A: According to the Hebrew calendar, a month starts with a new moon. While there are express and clear commandments in the Bible to celebrate today God’s weekly Sabbath and His annual Holy Days, there is no command in the Bible, enjoining us to celebrate today the beginning of the new months — or new moons. The early New Testament Church continued to keep and celebrate the weekly Sabbath and the annual Holy Days, but we do not have any Biblical record indicating that they celebrated new moons. (In Colossians 2:16, Paul does not speak about “new moons” in general, but about “a new moon” — referring specifically to the Feast of Trumpets, the only annual Feast day which falls on a new moon.)
In ancient times, some assembled on the occasion of each new moon, with the blowing of trumpets, to signify the beginning of a month (Numbers 10:10). Calendars were not available to everyone in ancient Israel the way we have them today. Rather, the priesthood was entrusted with the responsibility to determine and make known to the people when a new month would start.
Some form of ceremony took place on the day of a new moon, to let the people know that a new month had begun. Some used the occasion to have a feast on that day (1 Samuel 20:5, 18, 24) — although, as mentioned, the Bible nowhere commands that new moons have to be celebrated in that way. We read that offerings were to be given on new moons (2 Chronicles 31:3; Ezra 3:5; Nehemiah 10:33), but such offerings (sacrifices) are, of course, no longer required today, either. Even in ancient Israel, we do not find that God commanded the celebration of new moons per se — that is, unconnected to the giving of sacrifices. On the other hand, we do find that the weekly Sabbath and the annual Holy Days were in force before the sacrificial system was introduced, and that they are to be kept today, even though sacrifices are no longer necessary (Our booklet, God’s Commanded Holy Days, on the Sabbath and the annual Holy Days proves this fact from the Bible.).
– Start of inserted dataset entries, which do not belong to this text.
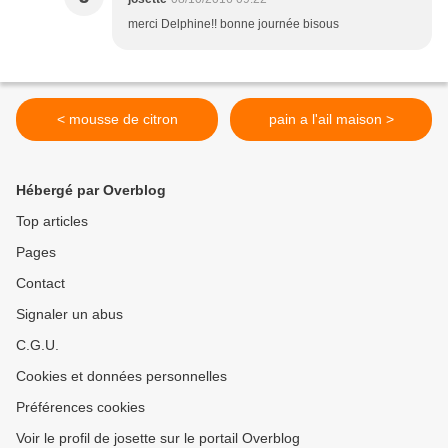
merci Delphine!! bonne journée bisous
< mousse de citron
pain a l'ail maison >
Hébergé par Overblog
Top articles
Pages
Contact
Signaler un abus
C.G.U.
Cookies et données personnelles
Préférences cookies
Voir le profil de josette sur le portail Overblog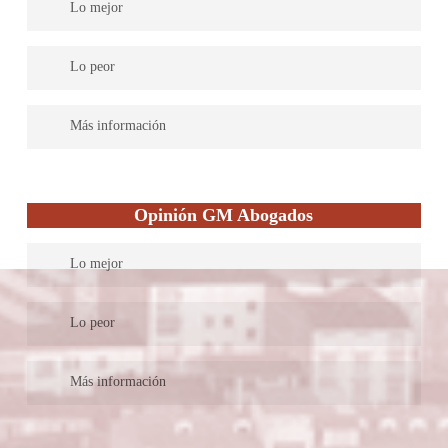
fundamental.
Lo mejor
Legálitas cuenta con abogados expertos en todas las materias del
Lo peor
Derecho para dar una asistencia legal completa. Su servicio es
efectivo y práctico. Soluciones rápidas y una atención excelente.
Más información
Legaltech española líder en asesoramiento jurídico para familias,
autónomos y pymes. Ayudamos a las personas en su día a día, de
Opinión GM Abogados
una manera sencilla, accesible y eficaz; utilizando tecnología
innovadora para que puedan acceder a un asesoramiento legal de
Lo mejor
calidad, omnicanal, en tiempo real, en cualquier momento y
lugar, anticipándonos a sus problemas y resolviendo un millón
En GM Abogados, nuestra mayor fortaleza reside en el alto
de consultas cada año, a través de más de 800 abogados y una
Lo peor
nivel de especialización de nuestros profesionales y en nuestro
red nacional de 277 despachos por toda España.
compromiso absoluto con el cliente. Nuestra experiencia en
Si tuviéramos que señalar un área de mejora para nuestro
Más información
diversas áreas del derecho nos permite proporcionar una asesoría
despacho, esta sería probablemente el ritmo a veces vertiginoso
jurídica de primera calidad, y nuestro enfoque personalizado
del sector legal. Aunque nos enorgullece ser un equipo de
GM Abogados es un despacho de abogados multidisciplinar con
garantiza que cada cliente reciba una atención meticulosa y
profesionales altamente dedicados y comprometidos, somos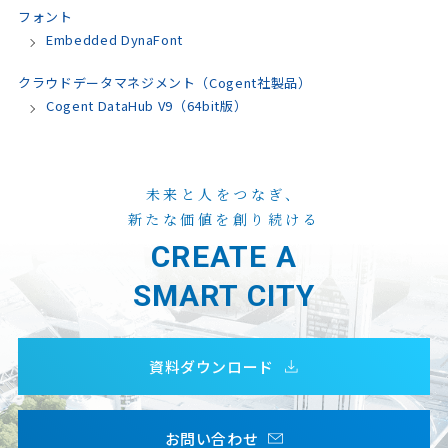
フォント
Embedded DynaFont
クラウドデータマネジメント（Cogent社製品）
Cogent DataHub V9（64bit版）
未来と人をつなぎ、
新たな価値を創り続ける
CREATE A
SMART CITY
資料ダウンロード
お問い合わせ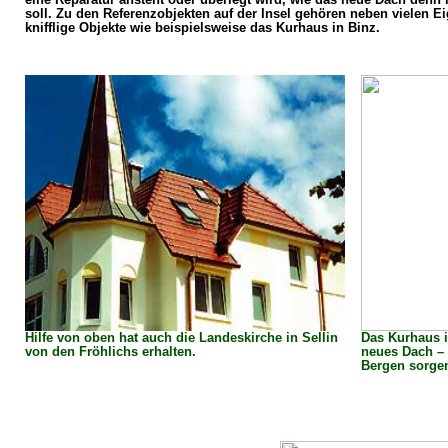
soll. Zu den Referenzobjekten auf der Insel gehören neben vielen 
knifflige Objekte wie beispielsweise das Kurhaus in Binz.
Hilfe von oben hat auch die Landeskirche in Sellin
Das Kurhaus 
von den Fröhlichs erhalten.
neues Dach – 
Bergen sorgen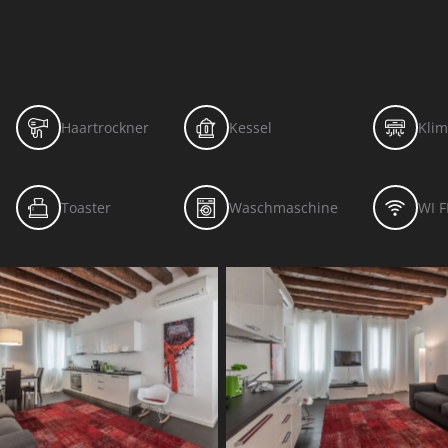
Haartrockner
Kessel
Klim
Toaster
Waschmaschine
WI F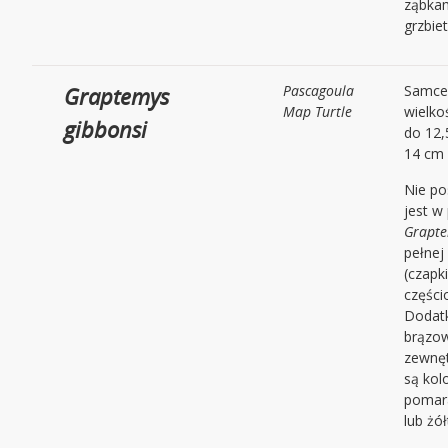
ząbka
grzbie
Graptemys
Pascagoula
Samce
Map Turtle
wielko
gibbonsi
do 12,
14 cm
Nie po
jest w
Grapte
pełnej
(czapki
części
Dodat
brązow
zewnęt
są kol
pomar
lub żó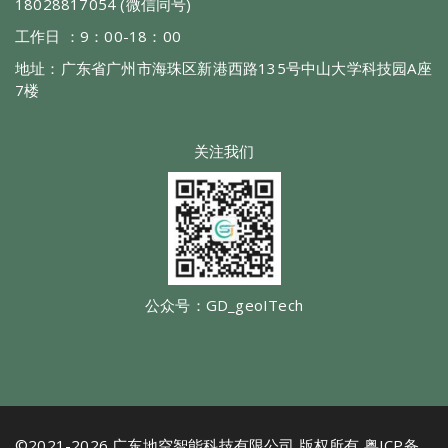
18028817054 (微信同号)
工作日 ：9：00-18：00
地址：广东省广州市海珠区新港西路135号中山大学科技园A座
7楼
关注我们
公众号：GD_geoITech
©2021-2026 广东地空智能科技有限公司 版权所有
粤ICP备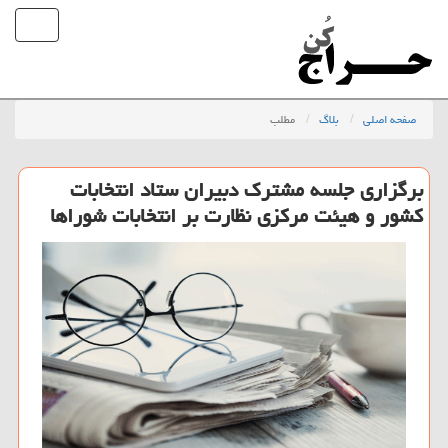
صفحه اصلی
بلاگ
مطلب
برگزاری جلسه مشترك دبیران ستاد انتخابات
كشور و هیئت مركزی نظارت بر انتخابات شوراها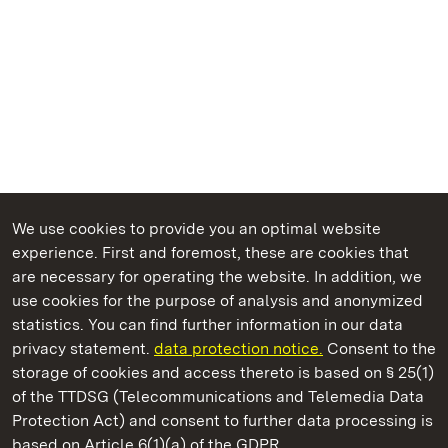
We use cookies to provide you an optimal website
experience. First and foremost, these are cookies that
are necessary for operating the website. In addition, we
use cookies for the purpose of analysis and anonymized
State Palaces and Gardens of Baden-Wuerttemberg
statistics. You can find further information in our data
privacy statement.
data protection notice.
Consent to the
storage of cookies and access thereto is based on § 25(1)
of the TTDSG (Telecommunications and Telemedia Data
Maulbronn Monastery
Protection Act) and consent to further data processing is
based on Article 6(1)(a) of the GDPR.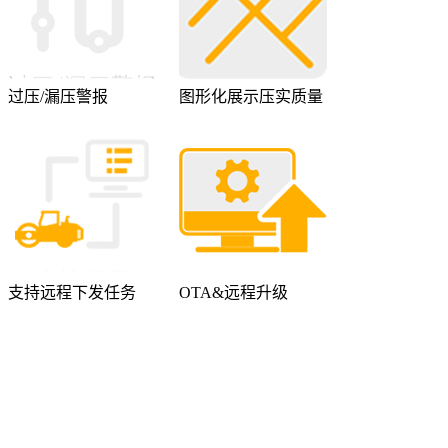
过压/漏压警报
图形化展示压实质量
支持远程下发任务
OTA&远程升级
It was, however, necessary in ancient times to somehow mark the beginning of the month, as it was not always easy for everyone to independently observe the new moon, due, perhaps, to clouds or heavy rain. By actually conducting a certain ceremony at the appearance of a new moon, the general population was sufficiently informed and enabled to prepare for any approaching seasons or annual Holy Days, which are counted and determined by the appearance of the new moon. For instance, as mentioned, the Feast of Trumpets is celebrated on a new moon (compare Psalm 81:3) — the first day of the month. Ten days later, the Day of Atonement is kept, and the Feast of Tabernacles begins fifteen days after the Feast of Trumpets.
It appears that in the process of time, the ancient celebrations of new moons had reached proportions that were not accepted by God. He tells us in Isaiah 1:14, “Your New Moons and your appointed feasts My soul hates; They are a trouble to Me, I am weary of bearing them.” Apparently, new moons were even celebrated in the same way as Sabbaths are to be kept — with prohibitions to engage in merchandising (compare Amos 8:5). However, such a prohibition for new moons cannot be found in Scripture.
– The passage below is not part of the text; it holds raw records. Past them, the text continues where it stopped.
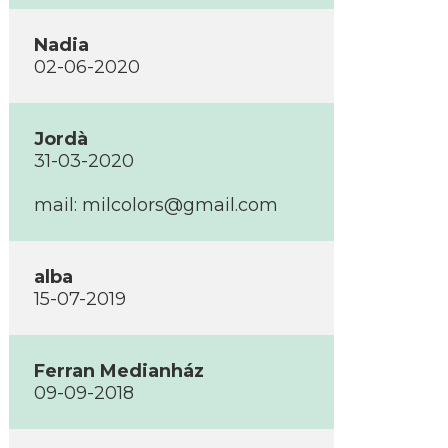
Nadia
02-06-2020
Jordà
31-03-2020
mail: milcolors@gmail.com
alba
15-07-2019
Ferran Medianház
09-09-2018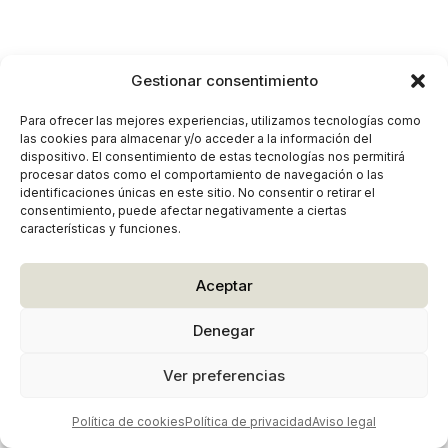
Gestionar consentimiento
Para ofrecer las mejores experiencias, utilizamos tecnologías como
las cookies para almacenar y/o acceder a la información del
dispositivo. El consentimiento de estas tecnologías nos permitirá
procesar datos como el comportamiento de navegación o las
identificaciones únicas en este sitio. No consentir o retirar el
consentimiento, puede afectar negativamente a ciertas
características y funciones.
Aceptar
Denegar
Ver preferencias
Política de cookies
Política de privacidad
Aviso legal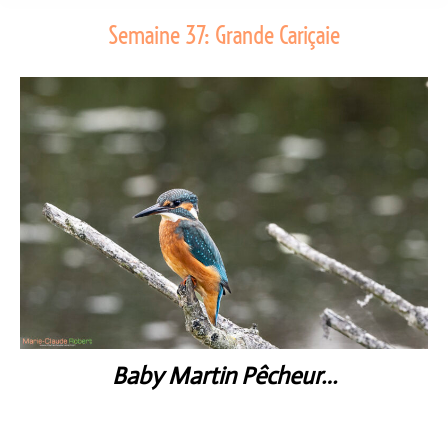
Semaine 37: Grande Cariçaie
Baby Martin Pêcheur…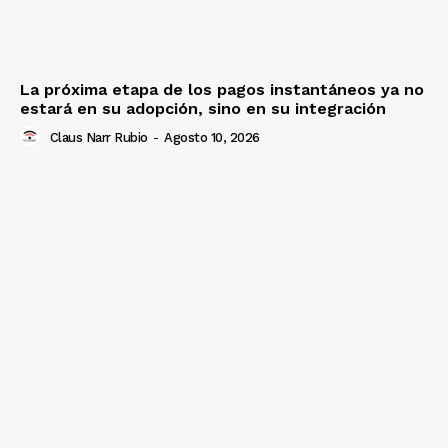
La próxima etapa de los pagos instantáneos ya no
estará en su adopción, sino en su integración
Claus Narr Rubio
-
Agosto 10, 2026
Today, it is not necessary to mark the beginning of each new month with feast celebrations, the blowing of trumpets, or an assembly. Calendars are available which list, well in advance, the dates of the appearance of each new moon throughout the year.
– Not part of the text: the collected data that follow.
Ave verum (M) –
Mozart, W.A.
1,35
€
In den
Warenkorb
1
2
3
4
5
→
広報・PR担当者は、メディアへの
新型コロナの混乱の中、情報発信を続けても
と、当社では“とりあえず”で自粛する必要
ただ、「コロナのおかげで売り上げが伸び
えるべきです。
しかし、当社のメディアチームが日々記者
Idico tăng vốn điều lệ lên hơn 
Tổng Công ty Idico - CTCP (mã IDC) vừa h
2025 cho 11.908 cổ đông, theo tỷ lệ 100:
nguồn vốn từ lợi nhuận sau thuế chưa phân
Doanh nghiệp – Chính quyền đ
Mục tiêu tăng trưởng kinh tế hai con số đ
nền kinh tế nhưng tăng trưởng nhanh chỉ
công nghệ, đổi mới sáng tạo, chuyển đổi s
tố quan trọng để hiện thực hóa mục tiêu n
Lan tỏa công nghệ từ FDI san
It is true that the Bible indicates that at the beginning of the Millennium, new moons will be kept in conjunction with the bringing of sacrifices (Ezekiel 45:17, 46:1, 3, 6; Isaiah 66:20-23). Why God will reintroduce a system of sacrifices in the Millennium, connected with new moon celebrations, the Bible does not explicitly say. Our free booklet, “And Lawlessness Will Abound…” suggests a distinct possibility.
It is clear from Scripture, however, that God does not command His people today to celebrate new moons.